While playing alongside Marc-Edouard Vlasic and tasked with trying to contain Sidney Crosby in the Stanley Cup Final, Braun has been playing this series with a heavy heart after losing his father-in-law Tom Lysiak, a former NHLers, to leukemia last week.

From the Minneapolis Star-Tribune:

Braun found out that his father-in-law died the morning of Game 1. It devastated him that he couldn’t be there for his wife, an accomplished chef whom he met on a blind date. After the Sharks lost Game 1, Braun was hard on himself and said he needed to do a better job focusing after playing a part in Pittsburgh’s first two goals.

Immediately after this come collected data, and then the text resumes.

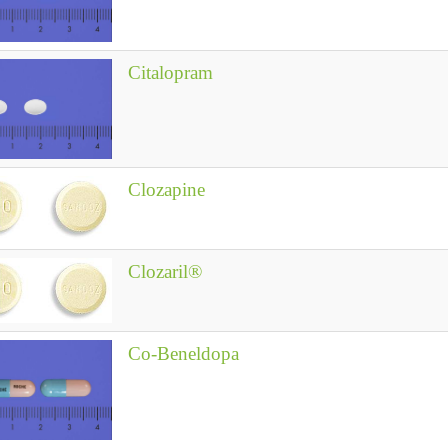
Citalopram
Clozapine
Clozaril®
Co-Beneldopa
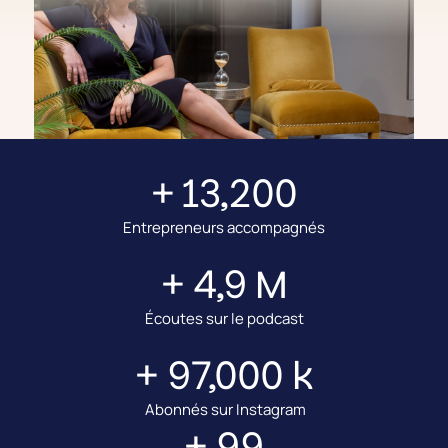
+
13,200
Entrepreneurs accompagnés
+
4,9
M
Écoutes sur le podcast
+
97,000
k
Abonnés sur Instagram
+
99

“When you’re out there on the ice, you want to pretty much shut your brain off and just play,” Braun said. “When there are other things creeping in, that’s when you’re going to be a little slow on plays and making reads.”

In Game 3, which the Sharks won in overtime to earn their first victory of the series, Crosby was held off the score sheet, playing the majority of the game five-on-five against Braun and Vlasic.

Adding to the success of keeping Crosby mostly in check — at least on the score board — with Vlasic, Braun scored once again to earn a first in his NHL career.

The fact Braun is playing and playing well under such difficult circumstances isn’t lost on his coach.

“I thought he was excellent last night. With what he’s dealt with, I don’t know if you can understand the emotion of kind of the last week for him, last couple weeks. He’s known this day was coming,” Sharks head coach Pete DeBoer told reporters.

“For him to play through and do what he’s done for us, I can’t say enough about that. I know his teammates appreciate it. He’s one of those quiet guys that just shows up every day and punches in, does his job. Really we wouldn’t be here without him either. He’s been exceptional. I think him and Vlasic are a great combination together. I thought they were outstanding last night.”